George Nelson Allen (September 7, 1812 - December 9, 1877) was an American composer and geologist who was associated with Oberlin College, where he taught for 34 years. He is primarily known today for writing the melody to the hymn Precious Lord, Take My Hand. He also served on the first geological survey of Yellowstone National Park, under Ferdinand Vandeveer Hayden.

==Early years==

George Nelson Allen was born in Mansfield, Massachusetts, to Otis Allen and Susanna Allen. He had four siblings; his mother was a teacher. While living near Boston he studied music under Music Education pioneer Lowell Mason.

==Oberlin==

When George turned 20 he tried to go to Lyman Beecher, an important figure in the Second Great Awakening, in Cincinnati, Ohio, where he was running a seminary. George fell ill along the way and never made it, instead studying at Adelbert College. In 1835 he transferred to Oberlin College, and in 1837 while still a student was named the school's instructor of music, replacing Elihu Parsons Ingersoll, who had a few years prior become the first college Music professor in the United States. In 1841, he married Caroline Mary Rudd, a classmate at Oberlin. George and Caroline had five children.
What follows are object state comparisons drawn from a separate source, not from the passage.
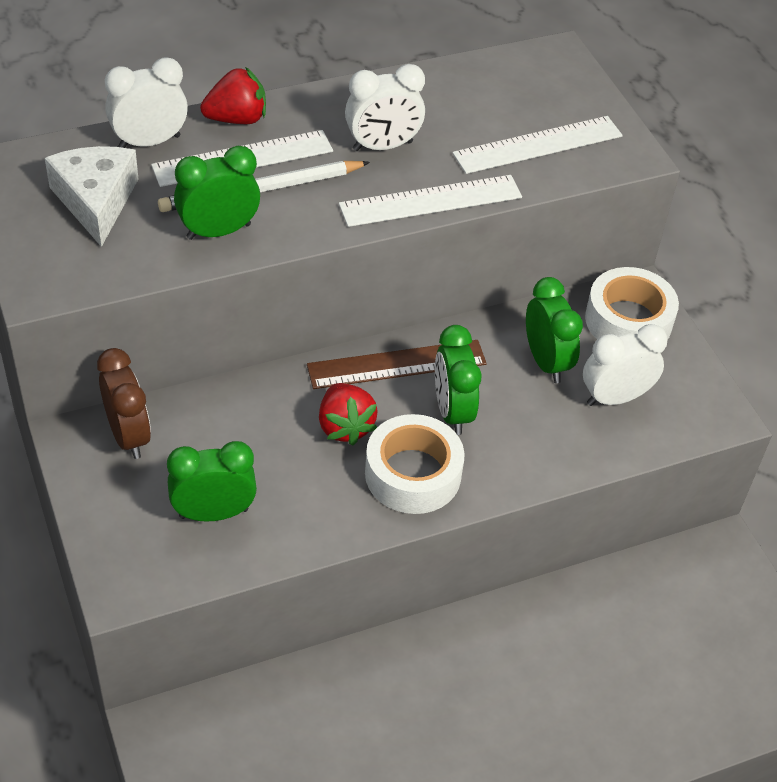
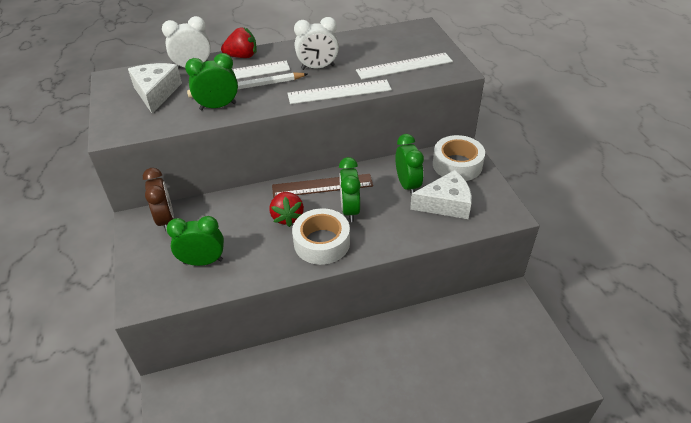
camera: 10 degrees right, 5 degrees down
(615, 398) = (446, 204): white clock -> white cheese

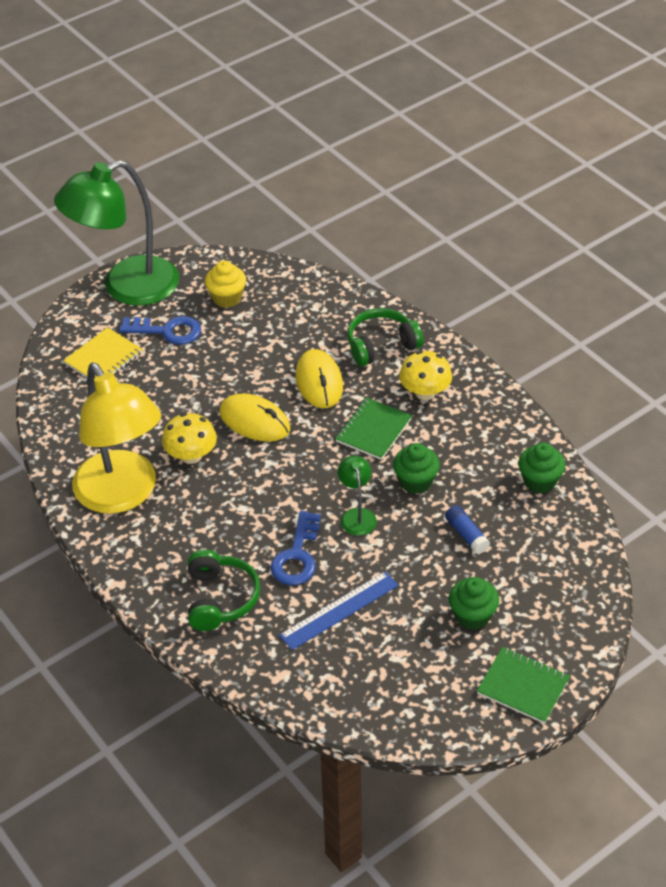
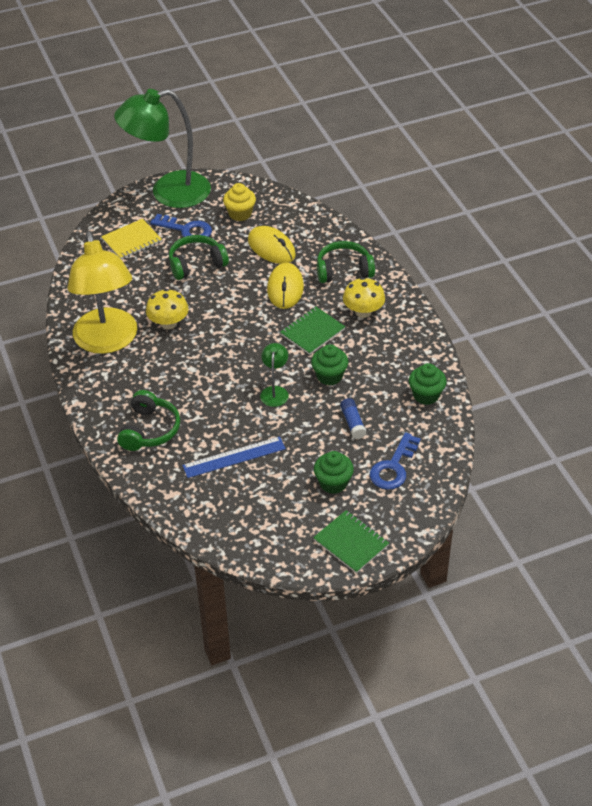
camera: 15 degrees right, 0 degrees up
(197, 372) = (196, 264): none -> green headphones
(254, 421) = (225, 308): yellow mouse -> yellow mouse (271, 248)
(297, 556) = (218, 411): blue key -> blue key (393, 467)

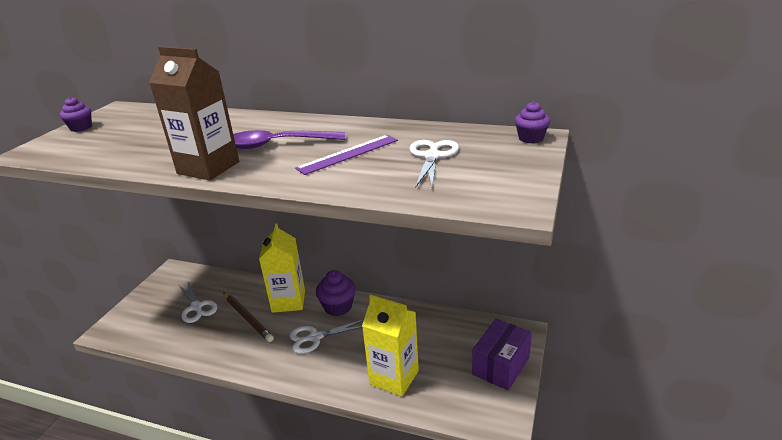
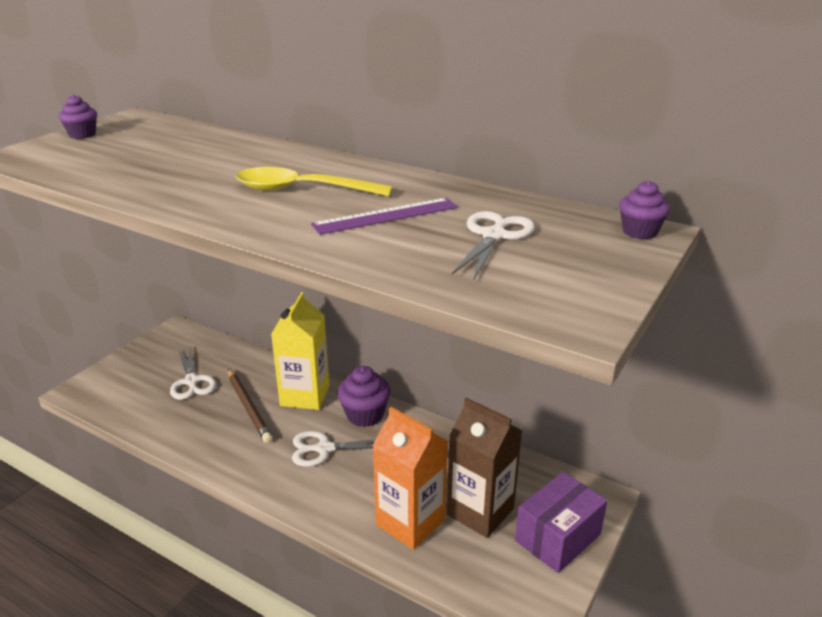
camera: 10 degrees right, 0 degrees up
(208, 168) = (207, 207): brown carton -> brown carton (480, 511)
(276, 145) = (301, 190): purple spoon -> yellow spoon
(394, 377) = (410, 522): yellow carton -> orange carton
In 1844 Oberlin published Allen's Social and Sabbath Hymn Book, a collection of hymns. One of the hymn melodies in this book, entitled Maitland, was used as the setting for Must Jesus Bear the Cross Alone, whose words were originally written by Thomas Shepherd in 1693. Many years later Thomas A. Dorsey would use the melody as the setting to his own hymn, Precious Lord, Take My Hand, which became popular through its association with Martin Luther King Jr. and the Civil Rights Movement.

==Geology==

In 1847 George Allen was appointed Professor of Geology and Natural History, in addition to his music position. In his position he sought to harmonize religion and the Genesis account of creation with modern science, particularly Darwinism. As part of his duties he went on trips to Jamaica in 1864, and Yellowstone in 1871, to collect geological and botanical specimens. Ferdinand Vandeveer Hayden, who led the Yellowstone expedition, was one of his former geology students.

==Retirement and death==

In 1864, due to poor health, he resigned his music position; in 1871 he retired from teaching. In 1874, he moved to Cincinnati to be near his son; he died there in 1877, and was buried in Oberlin.